AIM OF THE EXERCISE —
Two lines below mark the span: the one containing "candle: present [49,247,73,296]" and the one containing "candle: present [61,490,94,565]". Set down both, plus every line between, exactly as they stand, and nothing else.

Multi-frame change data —

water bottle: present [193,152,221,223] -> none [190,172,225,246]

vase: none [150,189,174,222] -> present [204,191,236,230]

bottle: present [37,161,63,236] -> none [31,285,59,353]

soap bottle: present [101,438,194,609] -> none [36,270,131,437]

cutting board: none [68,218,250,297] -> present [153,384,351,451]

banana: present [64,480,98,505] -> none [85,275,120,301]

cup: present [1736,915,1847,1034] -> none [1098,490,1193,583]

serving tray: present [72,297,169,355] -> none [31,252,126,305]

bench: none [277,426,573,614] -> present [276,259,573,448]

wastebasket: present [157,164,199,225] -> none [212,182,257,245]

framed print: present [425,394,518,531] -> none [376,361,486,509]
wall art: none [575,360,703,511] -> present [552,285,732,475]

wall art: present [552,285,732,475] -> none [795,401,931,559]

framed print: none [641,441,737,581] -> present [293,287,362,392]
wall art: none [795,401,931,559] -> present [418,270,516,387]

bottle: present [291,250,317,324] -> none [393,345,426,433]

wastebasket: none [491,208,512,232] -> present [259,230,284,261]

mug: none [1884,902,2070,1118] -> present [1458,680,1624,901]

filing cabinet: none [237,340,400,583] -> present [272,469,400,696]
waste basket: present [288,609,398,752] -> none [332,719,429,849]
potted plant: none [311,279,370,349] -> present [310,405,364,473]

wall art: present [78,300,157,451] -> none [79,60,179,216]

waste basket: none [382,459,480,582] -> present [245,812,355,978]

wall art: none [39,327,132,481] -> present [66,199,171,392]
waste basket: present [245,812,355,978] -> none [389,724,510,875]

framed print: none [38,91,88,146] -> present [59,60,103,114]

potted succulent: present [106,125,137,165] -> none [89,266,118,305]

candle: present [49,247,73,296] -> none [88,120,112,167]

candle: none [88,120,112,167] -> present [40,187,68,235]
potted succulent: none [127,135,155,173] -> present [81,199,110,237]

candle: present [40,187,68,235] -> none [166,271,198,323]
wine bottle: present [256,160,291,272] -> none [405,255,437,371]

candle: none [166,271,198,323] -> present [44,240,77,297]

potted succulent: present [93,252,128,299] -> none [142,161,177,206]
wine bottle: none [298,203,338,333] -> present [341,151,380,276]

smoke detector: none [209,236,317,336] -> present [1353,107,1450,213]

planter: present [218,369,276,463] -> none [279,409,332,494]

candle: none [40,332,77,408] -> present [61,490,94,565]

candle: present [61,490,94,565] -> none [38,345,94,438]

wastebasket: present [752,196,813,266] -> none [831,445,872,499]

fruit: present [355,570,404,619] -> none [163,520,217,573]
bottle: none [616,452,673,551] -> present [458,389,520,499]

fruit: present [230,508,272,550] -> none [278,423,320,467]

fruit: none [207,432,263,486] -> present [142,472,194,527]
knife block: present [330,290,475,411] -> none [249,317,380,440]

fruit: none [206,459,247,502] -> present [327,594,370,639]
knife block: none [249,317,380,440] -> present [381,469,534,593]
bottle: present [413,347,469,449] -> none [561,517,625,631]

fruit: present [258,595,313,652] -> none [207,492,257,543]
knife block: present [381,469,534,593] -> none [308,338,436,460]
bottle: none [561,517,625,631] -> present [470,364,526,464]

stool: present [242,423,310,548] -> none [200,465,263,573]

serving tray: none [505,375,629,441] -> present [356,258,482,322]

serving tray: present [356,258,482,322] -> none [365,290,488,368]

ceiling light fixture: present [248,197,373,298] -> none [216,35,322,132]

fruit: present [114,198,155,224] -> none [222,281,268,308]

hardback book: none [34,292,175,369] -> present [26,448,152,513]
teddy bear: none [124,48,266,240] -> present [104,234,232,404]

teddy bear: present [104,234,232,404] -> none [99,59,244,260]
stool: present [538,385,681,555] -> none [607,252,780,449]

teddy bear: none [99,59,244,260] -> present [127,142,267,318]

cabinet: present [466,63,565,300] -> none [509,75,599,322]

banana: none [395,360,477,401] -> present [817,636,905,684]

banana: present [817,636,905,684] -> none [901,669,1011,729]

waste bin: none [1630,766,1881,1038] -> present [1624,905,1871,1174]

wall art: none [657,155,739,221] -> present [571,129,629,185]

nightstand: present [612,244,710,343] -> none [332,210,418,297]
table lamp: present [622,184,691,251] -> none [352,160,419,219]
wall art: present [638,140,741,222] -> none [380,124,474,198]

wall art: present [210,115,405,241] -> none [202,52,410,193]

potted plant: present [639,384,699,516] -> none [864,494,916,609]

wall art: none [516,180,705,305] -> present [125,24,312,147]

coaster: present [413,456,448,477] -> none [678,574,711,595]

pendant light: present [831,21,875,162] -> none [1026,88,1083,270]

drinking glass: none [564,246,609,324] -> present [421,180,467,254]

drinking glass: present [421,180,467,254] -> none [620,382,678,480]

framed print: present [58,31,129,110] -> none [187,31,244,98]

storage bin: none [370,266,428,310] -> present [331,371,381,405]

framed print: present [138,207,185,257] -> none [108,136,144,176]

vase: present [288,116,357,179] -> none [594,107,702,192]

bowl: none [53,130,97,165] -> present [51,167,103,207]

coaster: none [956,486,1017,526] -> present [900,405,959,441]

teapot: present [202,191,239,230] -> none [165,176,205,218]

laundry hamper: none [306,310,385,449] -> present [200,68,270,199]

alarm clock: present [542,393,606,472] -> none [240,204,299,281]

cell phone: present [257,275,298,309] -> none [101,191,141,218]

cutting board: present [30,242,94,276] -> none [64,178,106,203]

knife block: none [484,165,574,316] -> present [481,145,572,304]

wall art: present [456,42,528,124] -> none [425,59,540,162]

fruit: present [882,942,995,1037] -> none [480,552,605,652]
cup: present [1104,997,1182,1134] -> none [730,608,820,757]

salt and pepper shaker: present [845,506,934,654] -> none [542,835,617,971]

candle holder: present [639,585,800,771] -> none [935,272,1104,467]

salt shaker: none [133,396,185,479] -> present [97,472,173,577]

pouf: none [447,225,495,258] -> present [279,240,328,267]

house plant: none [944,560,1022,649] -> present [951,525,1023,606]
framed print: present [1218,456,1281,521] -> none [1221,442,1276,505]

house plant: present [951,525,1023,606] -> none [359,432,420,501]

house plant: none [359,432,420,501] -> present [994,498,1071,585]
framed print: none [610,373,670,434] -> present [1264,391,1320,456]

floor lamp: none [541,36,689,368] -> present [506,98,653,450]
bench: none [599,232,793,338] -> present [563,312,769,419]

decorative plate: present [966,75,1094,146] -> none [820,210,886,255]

WRITTEN ANSWER —
candle: present [49,247,73,296] -> none [88,120,112,167]

candle: none [88,120,112,167] -> present [40,187,68,235]
potted succulent: none [127,135,155,173] -> present [81,199,110,237]

candle: present [40,187,68,235] -> none [166,271,198,323]
wine bottle: present [256,160,291,272] -> none [405,255,437,371]

candle: none [166,271,198,323] -> present [44,240,77,297]

potted succulent: present [93,252,128,299] -> none [142,161,177,206]
wine bottle: none [298,203,338,333] -> present [341,151,380,276]

smoke detector: none [209,236,317,336] -> present [1353,107,1450,213]

planter: present [218,369,276,463] -> none [279,409,332,494]

candle: none [40,332,77,408] -> present [61,490,94,565]

candle: present [61,490,94,565] -> none [38,345,94,438]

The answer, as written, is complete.